> _Directions_: Every line of the records below from the line with "может связать с" up to and including the line with "BLOG SAT X10 article" must be reproduced exactly, and no line outside that range.

Transcribed page contents
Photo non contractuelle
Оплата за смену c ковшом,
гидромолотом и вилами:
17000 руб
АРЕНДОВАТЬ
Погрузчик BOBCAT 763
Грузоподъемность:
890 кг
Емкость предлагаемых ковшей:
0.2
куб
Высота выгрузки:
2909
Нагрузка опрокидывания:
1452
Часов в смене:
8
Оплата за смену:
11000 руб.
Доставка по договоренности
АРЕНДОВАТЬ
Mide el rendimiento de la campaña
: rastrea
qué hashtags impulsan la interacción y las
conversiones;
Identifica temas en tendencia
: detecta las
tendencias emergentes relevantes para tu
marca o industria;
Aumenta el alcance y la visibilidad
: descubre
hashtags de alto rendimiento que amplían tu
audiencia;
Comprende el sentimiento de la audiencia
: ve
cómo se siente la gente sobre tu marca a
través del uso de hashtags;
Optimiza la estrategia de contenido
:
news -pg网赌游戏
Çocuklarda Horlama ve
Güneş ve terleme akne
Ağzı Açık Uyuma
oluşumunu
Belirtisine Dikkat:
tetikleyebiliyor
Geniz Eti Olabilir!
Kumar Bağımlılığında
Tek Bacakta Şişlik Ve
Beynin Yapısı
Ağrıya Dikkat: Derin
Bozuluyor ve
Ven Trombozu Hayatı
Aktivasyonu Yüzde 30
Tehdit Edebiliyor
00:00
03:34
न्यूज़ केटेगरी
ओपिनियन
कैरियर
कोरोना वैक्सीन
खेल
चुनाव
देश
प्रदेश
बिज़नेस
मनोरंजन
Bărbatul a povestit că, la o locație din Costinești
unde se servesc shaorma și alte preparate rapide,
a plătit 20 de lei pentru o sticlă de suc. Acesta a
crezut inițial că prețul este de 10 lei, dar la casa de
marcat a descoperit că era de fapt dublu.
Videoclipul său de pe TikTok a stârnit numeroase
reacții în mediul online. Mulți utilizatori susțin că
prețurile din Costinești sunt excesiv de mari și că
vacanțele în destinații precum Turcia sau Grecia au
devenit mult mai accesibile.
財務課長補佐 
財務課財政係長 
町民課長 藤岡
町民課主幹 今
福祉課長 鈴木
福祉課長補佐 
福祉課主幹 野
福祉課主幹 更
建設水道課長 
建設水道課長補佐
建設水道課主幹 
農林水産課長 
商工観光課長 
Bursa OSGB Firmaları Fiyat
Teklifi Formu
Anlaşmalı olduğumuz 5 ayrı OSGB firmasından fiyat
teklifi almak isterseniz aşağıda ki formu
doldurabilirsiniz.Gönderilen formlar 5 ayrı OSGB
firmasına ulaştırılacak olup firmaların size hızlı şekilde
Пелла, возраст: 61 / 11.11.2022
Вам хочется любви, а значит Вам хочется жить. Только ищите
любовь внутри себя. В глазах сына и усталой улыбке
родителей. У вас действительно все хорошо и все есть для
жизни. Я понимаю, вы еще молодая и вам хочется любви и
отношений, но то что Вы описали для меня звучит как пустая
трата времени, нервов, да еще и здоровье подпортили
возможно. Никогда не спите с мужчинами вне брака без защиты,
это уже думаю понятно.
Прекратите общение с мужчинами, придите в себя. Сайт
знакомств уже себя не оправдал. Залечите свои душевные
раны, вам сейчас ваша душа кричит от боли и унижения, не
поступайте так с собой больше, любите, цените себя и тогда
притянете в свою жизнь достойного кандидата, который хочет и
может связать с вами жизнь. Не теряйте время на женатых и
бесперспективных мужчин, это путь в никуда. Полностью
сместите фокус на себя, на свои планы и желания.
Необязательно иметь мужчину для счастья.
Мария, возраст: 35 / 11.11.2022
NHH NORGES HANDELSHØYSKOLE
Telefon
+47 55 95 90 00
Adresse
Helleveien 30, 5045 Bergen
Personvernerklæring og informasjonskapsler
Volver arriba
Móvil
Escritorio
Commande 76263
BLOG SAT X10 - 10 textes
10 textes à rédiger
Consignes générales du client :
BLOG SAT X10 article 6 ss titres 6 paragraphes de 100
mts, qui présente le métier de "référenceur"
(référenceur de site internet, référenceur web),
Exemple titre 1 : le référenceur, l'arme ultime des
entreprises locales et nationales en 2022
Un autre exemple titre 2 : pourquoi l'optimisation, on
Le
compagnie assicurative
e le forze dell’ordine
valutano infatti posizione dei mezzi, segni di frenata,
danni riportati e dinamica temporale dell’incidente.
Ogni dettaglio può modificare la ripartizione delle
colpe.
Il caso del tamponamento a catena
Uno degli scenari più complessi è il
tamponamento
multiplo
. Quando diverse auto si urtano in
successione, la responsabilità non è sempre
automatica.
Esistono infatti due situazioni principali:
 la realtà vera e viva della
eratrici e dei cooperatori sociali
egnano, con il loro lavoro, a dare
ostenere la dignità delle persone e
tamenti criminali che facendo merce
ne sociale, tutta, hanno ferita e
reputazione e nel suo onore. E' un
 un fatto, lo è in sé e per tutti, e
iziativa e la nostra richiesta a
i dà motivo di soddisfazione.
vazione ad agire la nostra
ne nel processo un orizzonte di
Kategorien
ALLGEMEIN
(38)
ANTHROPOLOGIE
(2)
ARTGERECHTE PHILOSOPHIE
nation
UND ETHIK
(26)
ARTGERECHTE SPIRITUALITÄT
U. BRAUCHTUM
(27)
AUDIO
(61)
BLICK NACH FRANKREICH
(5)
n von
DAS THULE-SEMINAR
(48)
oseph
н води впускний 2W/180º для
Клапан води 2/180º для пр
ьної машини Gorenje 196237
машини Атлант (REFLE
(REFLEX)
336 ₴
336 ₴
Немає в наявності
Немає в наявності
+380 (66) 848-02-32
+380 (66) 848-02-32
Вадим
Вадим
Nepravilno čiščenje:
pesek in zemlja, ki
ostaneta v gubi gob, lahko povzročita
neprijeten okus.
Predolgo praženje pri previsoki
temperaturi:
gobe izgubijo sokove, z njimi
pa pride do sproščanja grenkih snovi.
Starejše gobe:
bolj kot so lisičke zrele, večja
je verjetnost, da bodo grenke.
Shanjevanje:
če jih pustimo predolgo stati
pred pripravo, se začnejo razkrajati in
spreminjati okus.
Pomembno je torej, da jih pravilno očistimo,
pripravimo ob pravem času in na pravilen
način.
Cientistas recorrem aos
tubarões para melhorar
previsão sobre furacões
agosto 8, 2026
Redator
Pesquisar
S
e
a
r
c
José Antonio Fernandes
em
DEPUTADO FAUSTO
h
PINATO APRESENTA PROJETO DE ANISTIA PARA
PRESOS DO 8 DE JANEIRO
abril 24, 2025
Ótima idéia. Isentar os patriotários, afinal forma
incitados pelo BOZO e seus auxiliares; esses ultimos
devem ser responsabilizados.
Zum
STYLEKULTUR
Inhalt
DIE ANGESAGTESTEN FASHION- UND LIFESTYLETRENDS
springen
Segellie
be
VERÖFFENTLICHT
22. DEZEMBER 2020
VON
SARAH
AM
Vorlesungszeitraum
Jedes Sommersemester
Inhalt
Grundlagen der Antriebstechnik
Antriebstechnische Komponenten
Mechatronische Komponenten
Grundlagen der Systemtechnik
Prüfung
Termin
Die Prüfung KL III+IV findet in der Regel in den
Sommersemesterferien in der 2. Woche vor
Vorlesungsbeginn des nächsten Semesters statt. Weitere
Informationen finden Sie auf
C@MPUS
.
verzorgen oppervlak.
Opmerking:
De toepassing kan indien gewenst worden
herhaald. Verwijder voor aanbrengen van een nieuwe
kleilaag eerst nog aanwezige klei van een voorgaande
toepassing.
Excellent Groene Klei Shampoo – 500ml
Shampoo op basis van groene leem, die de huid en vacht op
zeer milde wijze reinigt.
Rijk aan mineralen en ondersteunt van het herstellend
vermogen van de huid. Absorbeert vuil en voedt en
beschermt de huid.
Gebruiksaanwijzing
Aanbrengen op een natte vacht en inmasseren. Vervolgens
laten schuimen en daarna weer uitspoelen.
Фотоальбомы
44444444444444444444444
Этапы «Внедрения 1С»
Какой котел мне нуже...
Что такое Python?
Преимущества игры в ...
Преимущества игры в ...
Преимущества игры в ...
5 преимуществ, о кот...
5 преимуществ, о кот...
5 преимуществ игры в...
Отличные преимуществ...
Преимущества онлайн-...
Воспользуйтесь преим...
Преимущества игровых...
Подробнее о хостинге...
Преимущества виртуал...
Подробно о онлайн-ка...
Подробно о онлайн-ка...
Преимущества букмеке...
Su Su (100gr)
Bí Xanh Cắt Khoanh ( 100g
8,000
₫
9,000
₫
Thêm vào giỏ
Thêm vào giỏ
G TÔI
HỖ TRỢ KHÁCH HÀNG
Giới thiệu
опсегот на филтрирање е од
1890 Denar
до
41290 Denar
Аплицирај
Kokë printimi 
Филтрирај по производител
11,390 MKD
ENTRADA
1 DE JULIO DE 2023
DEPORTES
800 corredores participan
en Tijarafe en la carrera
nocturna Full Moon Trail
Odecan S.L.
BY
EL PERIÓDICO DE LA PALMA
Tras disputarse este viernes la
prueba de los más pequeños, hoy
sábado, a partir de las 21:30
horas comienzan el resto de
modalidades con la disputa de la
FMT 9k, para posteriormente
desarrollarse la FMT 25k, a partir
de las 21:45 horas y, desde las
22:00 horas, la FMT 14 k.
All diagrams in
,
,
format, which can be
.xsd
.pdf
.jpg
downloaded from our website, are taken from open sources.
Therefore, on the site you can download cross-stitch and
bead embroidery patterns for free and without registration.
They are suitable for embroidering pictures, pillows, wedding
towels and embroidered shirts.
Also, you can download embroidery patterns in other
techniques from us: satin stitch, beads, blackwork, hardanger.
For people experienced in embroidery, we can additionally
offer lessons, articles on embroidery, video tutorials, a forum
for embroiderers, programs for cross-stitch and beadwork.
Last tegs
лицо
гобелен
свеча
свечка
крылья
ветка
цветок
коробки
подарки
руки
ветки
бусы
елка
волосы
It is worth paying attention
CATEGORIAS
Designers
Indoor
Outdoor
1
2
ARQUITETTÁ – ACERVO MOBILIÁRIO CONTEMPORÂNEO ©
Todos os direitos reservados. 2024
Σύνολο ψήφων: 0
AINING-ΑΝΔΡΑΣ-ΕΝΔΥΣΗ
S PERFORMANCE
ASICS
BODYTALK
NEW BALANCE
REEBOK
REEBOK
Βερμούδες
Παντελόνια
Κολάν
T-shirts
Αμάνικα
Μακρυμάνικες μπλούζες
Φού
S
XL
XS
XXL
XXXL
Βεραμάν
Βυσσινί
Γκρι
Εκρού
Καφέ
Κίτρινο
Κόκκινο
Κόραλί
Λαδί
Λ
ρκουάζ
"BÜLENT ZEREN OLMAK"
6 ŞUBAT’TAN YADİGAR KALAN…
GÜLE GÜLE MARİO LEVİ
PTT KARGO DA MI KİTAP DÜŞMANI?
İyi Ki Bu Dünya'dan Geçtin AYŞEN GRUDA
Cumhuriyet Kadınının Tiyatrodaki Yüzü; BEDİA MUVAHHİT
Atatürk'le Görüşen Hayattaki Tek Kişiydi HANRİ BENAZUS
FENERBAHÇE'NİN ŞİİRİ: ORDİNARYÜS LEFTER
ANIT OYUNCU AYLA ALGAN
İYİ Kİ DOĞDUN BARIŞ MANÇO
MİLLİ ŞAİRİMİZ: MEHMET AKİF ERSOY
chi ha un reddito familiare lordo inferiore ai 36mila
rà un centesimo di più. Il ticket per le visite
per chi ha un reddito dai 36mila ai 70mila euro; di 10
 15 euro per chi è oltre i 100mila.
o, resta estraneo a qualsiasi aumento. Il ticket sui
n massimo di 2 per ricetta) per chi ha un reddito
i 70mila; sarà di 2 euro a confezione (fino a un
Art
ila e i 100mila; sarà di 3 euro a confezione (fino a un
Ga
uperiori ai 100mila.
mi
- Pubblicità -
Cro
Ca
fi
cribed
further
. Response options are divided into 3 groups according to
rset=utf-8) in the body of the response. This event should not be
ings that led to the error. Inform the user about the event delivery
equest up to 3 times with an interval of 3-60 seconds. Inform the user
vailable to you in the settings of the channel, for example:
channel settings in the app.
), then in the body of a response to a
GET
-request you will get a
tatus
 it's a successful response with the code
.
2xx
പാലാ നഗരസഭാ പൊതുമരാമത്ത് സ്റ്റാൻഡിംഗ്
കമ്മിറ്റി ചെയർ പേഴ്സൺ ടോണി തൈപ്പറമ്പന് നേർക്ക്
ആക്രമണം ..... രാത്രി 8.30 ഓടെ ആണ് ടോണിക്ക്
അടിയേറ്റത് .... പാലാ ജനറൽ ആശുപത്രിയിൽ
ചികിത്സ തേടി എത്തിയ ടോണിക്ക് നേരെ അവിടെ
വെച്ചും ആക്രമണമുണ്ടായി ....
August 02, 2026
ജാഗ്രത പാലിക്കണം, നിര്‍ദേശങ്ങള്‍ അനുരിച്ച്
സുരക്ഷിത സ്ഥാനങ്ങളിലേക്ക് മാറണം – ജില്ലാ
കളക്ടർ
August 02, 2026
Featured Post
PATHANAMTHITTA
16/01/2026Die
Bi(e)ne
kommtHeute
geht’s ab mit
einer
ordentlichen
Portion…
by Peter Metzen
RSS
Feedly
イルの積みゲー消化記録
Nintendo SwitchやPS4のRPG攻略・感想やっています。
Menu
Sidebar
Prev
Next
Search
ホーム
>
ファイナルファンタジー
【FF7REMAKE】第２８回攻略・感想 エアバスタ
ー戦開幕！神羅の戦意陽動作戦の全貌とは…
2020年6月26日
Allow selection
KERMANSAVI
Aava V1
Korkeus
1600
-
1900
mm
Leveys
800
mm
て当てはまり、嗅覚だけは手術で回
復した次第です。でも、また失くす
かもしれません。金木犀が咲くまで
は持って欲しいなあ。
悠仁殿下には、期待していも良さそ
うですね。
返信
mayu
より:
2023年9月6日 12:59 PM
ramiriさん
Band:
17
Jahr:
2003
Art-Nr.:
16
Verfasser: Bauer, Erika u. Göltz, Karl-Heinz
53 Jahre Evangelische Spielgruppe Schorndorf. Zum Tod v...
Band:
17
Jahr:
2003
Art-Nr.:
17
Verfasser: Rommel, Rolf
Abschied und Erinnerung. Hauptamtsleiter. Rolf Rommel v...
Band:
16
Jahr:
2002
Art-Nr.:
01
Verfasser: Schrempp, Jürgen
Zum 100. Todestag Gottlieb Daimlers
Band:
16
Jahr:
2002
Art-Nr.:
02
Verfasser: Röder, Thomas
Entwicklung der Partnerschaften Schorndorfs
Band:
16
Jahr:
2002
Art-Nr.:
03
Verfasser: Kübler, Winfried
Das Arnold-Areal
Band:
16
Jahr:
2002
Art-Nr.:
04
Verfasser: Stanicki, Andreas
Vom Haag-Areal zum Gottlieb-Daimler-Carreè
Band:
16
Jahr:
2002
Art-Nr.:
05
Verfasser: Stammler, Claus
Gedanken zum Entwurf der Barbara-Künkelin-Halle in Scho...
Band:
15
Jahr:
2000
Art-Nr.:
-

> _Solution_:
может связать с вами жизнь. Не теряйте время на женатых и
бесперспективных мужчин, это путь в никуда. Полностью
сместите фокус на себя, на свои планы и желания.
Необязательно иметь мужчину для счастья.
Мария, возраст: 35 / 11.11.2022
NHH NORGES HANDELSHØYSKOLE
Telefon
+47 55 95 90 00
Adresse
Helleveien 30, 5045 Bergen
Personvernerklæring og informasjonskapsler
Volver arriba
Móvil
Escritorio
Commande 76263
BLOG SAT X10 - 10 textes
10 textes à rédiger
Consignes générales du client :
BLOG SAT X10 article 6 ss titres 6 paragraphes de 100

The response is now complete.